▸ **The data**:
========================================================================

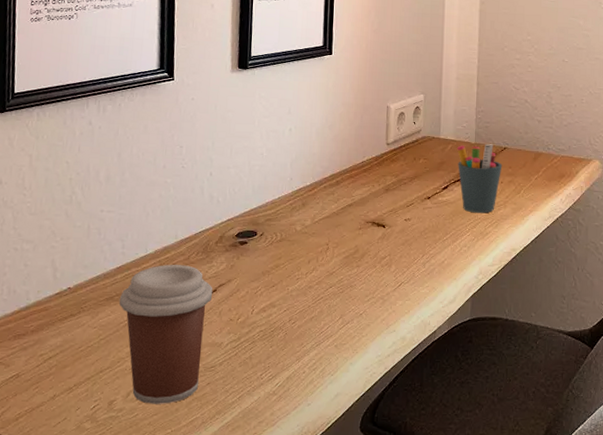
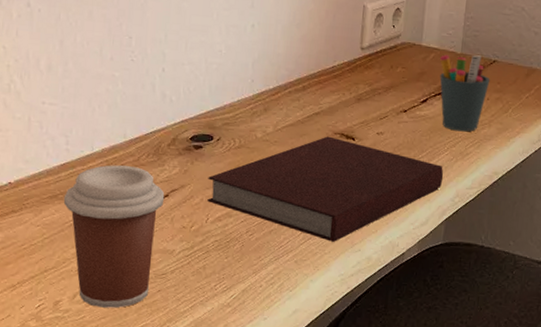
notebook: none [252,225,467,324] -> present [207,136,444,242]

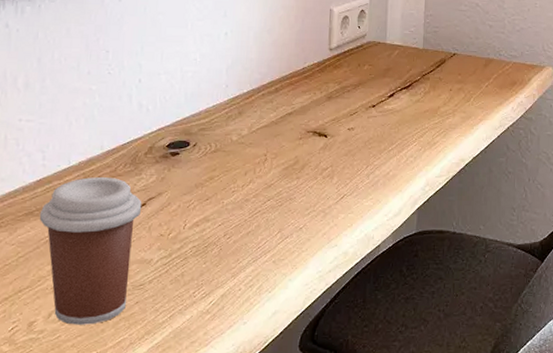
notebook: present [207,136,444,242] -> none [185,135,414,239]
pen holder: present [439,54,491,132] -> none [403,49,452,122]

========================================================================

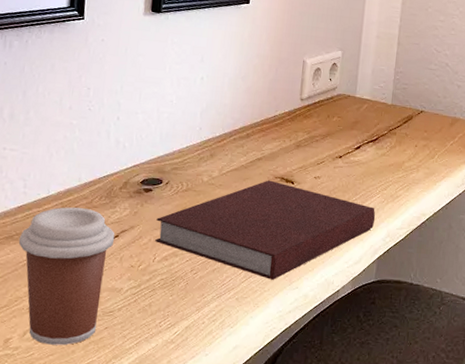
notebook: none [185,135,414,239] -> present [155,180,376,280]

========================================================================

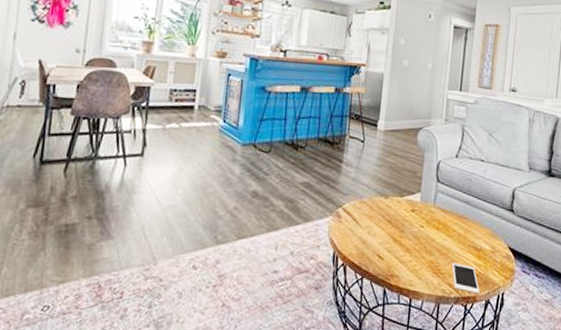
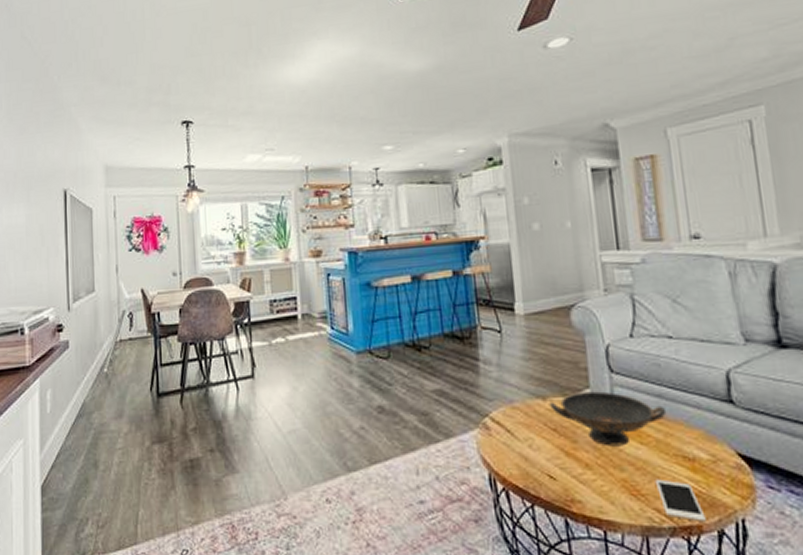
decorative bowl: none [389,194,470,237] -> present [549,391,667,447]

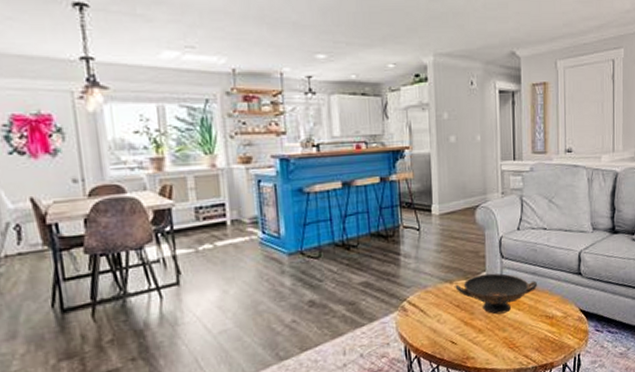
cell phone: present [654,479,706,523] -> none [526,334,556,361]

========================================================================

▸ **Task item**:
Copy all lines above containing the string "notebook".

▸ **Response below**:
notebook: none [252,225,467,324] -> present [207,136,444,242]
notebook: present [207,136,444,242] -> none [185,135,414,239]
notebook: none [185,135,414,239] -> present [155,180,376,280]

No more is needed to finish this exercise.